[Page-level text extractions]
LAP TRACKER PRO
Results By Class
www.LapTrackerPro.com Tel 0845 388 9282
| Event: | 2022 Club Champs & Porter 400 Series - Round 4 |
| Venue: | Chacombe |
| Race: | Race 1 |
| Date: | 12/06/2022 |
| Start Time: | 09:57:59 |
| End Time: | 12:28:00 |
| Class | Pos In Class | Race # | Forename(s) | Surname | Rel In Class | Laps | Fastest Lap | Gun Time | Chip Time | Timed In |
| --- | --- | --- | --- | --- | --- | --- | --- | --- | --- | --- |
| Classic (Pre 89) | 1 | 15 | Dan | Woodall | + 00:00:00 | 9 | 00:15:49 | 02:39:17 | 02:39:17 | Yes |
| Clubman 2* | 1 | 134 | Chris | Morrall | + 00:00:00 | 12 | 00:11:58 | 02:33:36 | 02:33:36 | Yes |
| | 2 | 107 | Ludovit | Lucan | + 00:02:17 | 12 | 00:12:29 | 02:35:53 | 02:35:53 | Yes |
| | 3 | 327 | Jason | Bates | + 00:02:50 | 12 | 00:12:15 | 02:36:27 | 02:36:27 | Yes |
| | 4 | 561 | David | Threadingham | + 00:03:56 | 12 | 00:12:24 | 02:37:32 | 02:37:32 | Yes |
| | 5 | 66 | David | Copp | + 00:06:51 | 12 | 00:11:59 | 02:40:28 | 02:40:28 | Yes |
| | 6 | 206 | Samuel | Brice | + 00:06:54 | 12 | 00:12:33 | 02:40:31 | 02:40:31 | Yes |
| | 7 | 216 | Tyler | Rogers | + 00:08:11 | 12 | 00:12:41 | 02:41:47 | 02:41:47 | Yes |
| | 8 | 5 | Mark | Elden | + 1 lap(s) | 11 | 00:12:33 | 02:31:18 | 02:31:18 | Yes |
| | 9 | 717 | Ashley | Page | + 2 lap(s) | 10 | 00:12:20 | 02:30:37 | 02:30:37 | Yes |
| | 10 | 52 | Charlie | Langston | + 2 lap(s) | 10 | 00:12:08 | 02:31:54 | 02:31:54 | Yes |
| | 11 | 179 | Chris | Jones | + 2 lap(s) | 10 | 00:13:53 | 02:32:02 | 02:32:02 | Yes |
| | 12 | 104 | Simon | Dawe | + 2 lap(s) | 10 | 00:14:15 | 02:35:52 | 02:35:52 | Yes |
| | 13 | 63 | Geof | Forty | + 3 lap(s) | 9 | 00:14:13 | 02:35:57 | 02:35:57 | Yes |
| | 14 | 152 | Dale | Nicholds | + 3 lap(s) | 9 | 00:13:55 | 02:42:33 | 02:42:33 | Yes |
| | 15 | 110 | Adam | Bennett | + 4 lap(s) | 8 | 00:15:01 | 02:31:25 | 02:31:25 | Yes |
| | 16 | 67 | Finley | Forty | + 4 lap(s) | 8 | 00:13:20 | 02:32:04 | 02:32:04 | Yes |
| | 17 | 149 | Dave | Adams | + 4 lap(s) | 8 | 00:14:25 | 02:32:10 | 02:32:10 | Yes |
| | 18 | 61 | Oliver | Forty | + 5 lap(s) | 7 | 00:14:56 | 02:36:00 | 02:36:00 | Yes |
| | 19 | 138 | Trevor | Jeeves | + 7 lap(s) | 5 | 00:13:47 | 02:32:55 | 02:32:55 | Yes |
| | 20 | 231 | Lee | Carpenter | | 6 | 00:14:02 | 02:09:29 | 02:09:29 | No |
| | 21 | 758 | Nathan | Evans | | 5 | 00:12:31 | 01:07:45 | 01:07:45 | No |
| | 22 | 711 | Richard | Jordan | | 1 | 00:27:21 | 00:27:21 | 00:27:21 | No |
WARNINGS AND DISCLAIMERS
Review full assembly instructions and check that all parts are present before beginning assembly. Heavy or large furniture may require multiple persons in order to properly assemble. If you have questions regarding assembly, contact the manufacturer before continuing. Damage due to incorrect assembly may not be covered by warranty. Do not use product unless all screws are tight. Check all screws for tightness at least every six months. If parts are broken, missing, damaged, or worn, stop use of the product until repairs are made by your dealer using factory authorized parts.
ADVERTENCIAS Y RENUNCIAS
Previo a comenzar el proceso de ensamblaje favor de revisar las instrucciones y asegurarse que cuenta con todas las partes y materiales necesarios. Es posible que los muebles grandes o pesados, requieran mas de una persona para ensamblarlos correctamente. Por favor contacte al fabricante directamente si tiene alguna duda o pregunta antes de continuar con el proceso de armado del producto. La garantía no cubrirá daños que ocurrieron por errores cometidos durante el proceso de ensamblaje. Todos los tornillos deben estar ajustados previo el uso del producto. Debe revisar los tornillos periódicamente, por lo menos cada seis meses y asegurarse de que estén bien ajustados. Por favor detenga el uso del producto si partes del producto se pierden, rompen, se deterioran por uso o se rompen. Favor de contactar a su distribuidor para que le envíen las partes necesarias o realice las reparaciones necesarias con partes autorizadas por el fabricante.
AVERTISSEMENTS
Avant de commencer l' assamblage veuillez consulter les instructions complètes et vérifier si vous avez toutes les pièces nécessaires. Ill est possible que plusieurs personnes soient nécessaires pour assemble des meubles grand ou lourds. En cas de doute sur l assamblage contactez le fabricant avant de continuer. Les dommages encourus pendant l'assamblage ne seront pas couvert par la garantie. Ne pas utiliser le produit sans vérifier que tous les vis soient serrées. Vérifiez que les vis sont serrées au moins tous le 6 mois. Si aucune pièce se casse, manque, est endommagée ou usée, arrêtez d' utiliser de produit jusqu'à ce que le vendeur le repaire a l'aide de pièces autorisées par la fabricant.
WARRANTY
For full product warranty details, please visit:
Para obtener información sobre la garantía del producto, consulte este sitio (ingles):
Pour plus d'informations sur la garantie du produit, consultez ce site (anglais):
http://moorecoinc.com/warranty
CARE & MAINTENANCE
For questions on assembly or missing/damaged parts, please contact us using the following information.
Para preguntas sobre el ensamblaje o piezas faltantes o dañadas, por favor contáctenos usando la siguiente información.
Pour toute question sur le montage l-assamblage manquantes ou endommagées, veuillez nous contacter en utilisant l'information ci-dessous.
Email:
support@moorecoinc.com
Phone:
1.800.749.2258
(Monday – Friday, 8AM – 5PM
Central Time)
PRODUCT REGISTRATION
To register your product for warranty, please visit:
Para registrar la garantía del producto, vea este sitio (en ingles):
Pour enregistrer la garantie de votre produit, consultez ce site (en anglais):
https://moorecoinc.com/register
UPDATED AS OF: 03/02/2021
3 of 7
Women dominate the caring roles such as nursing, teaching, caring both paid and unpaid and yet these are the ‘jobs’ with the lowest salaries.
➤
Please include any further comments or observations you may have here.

[EXERCISE BRIEF] The records above must be retyped in full, exactly.

[ANSWER TO THE EXERCISE]
LAP TRACKER PRO
Results By Class
www.LapTrackerPro.com Tel 0845 388 9282
| Event: | 2022 Club Champs & Porter 400 Series - Round 4 |
| Venue: | Chacombe |
| Race: | Race 1 |
| Date: | 12/06/2022 |
| Start Time: | 09:57:59 |
| End Time: | 12:28:00 |
| Class | Pos In Class | Race # | Forename(s) | Surname | Rel In Class | Laps | Fastest Lap | Gun Time | Chip Time | Timed In |
| --- | --- | --- | --- | --- | --- | --- | --- | --- | --- | --- |
| Classic (Pre 89) | 1 | 15 | Dan | Woodall | + 00:00:00 | 9 | 00:15:49 | 02:39:17 | 02:39:17 | Yes |
| Clubman 2* | 1 | 134 | Chris | Morrall | + 00:00:00 | 12 | 00:11:58 | 02:33:36 | 02:33:36 | Yes |
| | 2 | 107 | Ludovit | Lucan | + 00:02:17 | 12 | 00:12:29 | 02:35:53 | 02:35:53 | Yes |
| | 3 | 327 | Jason | Bates | + 00:02:50 | 12 | 00:12:15 | 02:36:27 | 02:36:27 | Yes |
| | 4 | 561 | David | Threadingham | + 00:03:56 | 12 | 00:12:24 | 02:37:32 | 02:37:32 | Yes |
| | 5 | 66 | David | Copp | + 00:06:51 | 12 | 00:11:59 | 02:40:28 | 02:40:28 | Yes |
| | 6 | 206 | Samuel | Brice | + 00:06:54 | 12 | 00:12:33 | 02:40:31 | 02:40:31 | Yes |
| | 7 | 216 | Tyler | Rogers | + 00:08:11 | 12 | 00:12:41 | 02:41:47 | 02:41:47 | Yes |
| | 8 | 5 | Mark | Elden | + 1 lap(s) | 11 | 00:12:33 | 02:31:18 | 02:31:18 | Yes |
| | 9 | 717 | Ashley | Page | + 2 lap(s) | 10 | 00:12:20 | 02:30:37 | 02:30:37 | Yes |
| | 10 | 52 | Charlie | Langston | + 2 lap(s) | 10 | 00:12:08 | 02:31:54 | 02:31:54 | Yes |
| | 11 | 179 | Chris | Jones | + 2 lap(s) | 10 | 00:13:53 | 02:32:02 | 02:32:02 | Yes |
| | 12 | 104 | Simon | Dawe | + 2 lap(s) | 10 | 00:14:15 | 02:35:52 | 02:35:52 | Yes |
| | 13 | 63 | Geof | Forty | + 3 lap(s) | 9 | 00:14:13 | 02:35:57 | 02:35:57 | Yes |
| | 14 | 152 | Dale | Nicholds | + 3 lap(s) | 9 | 00:13:55 | 02:42:33 | 02:42:33 | Yes |
| | 15 | 110 | Adam | Bennett | + 4 lap(s) | 8 | 00:15:01 | 02:31:25 | 02:31:25 | Yes |
| | 16 | 67 | Finley | Forty | + 4 lap(s) | 8 | 00:13:20 | 02:32:04 | 02:32:04 | Yes |
| | 17 | 149 | Dave | Adams | + 4 lap(s) | 8 | 00:14:25 | 02:32:10 | 02:32:10 | Yes |
| | 18 | 61 | Oliver | Forty | + 5 lap(s) | 7 | 00:14:56 | 02:36:00 | 02:36:00 | Yes |
| | 19 | 138 | Trevor | Jeeves | + 7 lap(s) | 5 | 00:13:47 | 02:32:55 | 02:32:55 | Yes |
| | 20 | 231 | Lee | Carpenter | | 6 | 00:14:02 | 02:09:29 | 02:09:29 | No |
| | 21 | 758 | Nathan | Evans | | 5 | 00:12:31 | 01:07:45 | 01:07:45 | No |
| | 22 | 711 | Richard | Jordan | | 1 | 00:27:21 | 00:27:21 | 00:27:21 | No |
WARNINGS AND DISCLAIMERS
Review full assembly instructions and check that all parts are present before beginning assembly. Heavy or large furniture may require multiple persons in order to properly assemble. If you have questions regarding assembly, contact the manufacturer before continuing. Damage due to incorrect assembly may not be covered by warranty. Do not use product unless all screws are tight. Check all screws for tightness at least every six months. If parts are broken, missing, damaged, or worn, stop use of the product until repairs are made by your dealer using factory authorized parts.
ADVERTENCIAS Y RENUNCIAS
Previo a comenzar el proceso de ensamblaje favor de revisar las instrucciones y asegurarse que cuenta con todas las partes y materiales necesarios. Es posible que los muebles grandes o pesados, requieran mas de una persona para ensamblarlos correctamente. Por favor contacte al fabricante directamente si tiene alguna duda o pregunta antes de continuar con el proceso de armado del producto. La garantía no cubrirá daños que ocurrieron por errores cometidos durante el proceso de ensamblaje. Todos los tornillos deben estar ajustados previo el uso del producto. Debe revisar los tornillos periódicamente, por lo menos cada seis meses y asegurarse de que estén bien ajustados. Por favor detenga el uso del producto si partes del producto se pierden, rompen, se deterioran por uso o se rompen. Favor de contactar a su distribuidor para que le envíen las partes necesarias o realice las reparaciones necesarias con partes autorizadas por el fabricante.
AVERTISSEMENTS
Avant de commencer l' assamblage veuillez consulter les instructions complètes et vérifier si vous avez toutes les pièces nécessaires. Ill est possible que plusieurs personnes soient nécessaires pour assemble des meubles grand ou lourds. En cas de doute sur l assamblage contactez le fabricant avant de continuer. Les dommages encourus pendant l'assamblage ne seront pas couvert par la garantie. Ne pas utiliser le produit sans vérifier que tous les vis soient serrées. Vérifiez que les vis sont serrées au moins tous le 6 mois. Si aucune pièce se casse, manque, est endommagée ou usée, arrêtez d' utiliser de produit jusqu'à ce que le vendeur le repaire a l'aide de pièces autorisées par la fabricant.
WARRANTY
For full product warranty details, please visit:
Para obtener información sobre la garantía del producto, consulte este sitio (ingles):
Pour plus d'informations sur la garantie du produit, consultez ce site (anglais):
http://moorecoinc.com/warranty
CARE & MAINTENANCE
For questions on assembly or missing/damaged parts, please contact us using the following information.
Para preguntas sobre el ensamblaje o piezas faltantes o dañadas, por favor contáctenos usando la siguiente información.
Pour toute question sur le montage l-assamblage manquantes ou endommagées, veuillez nous contacter en utilisant l'information ci-dessous.
Email:
support@moorecoinc.com
Phone:
1.800.749.2258
(Monday – Friday, 8AM – 5PM
Central Time)
PRODUCT REGISTRATION
To register your product for warranty, please visit:
Para registrar la garantía del producto, vea este sitio (en ingles):
Pour enregistrer la garantie de votre produit, consultez ce site (en anglais):
https://moorecoinc.com/register
UPDATED AS OF: 03/02/2021
3 of 7
Women dominate the caring roles such as nursing, teaching, caring both paid and unpaid and yet these are the ‘jobs’ with the lowest salaries.
➤
Please include any further comments or observations you may have here.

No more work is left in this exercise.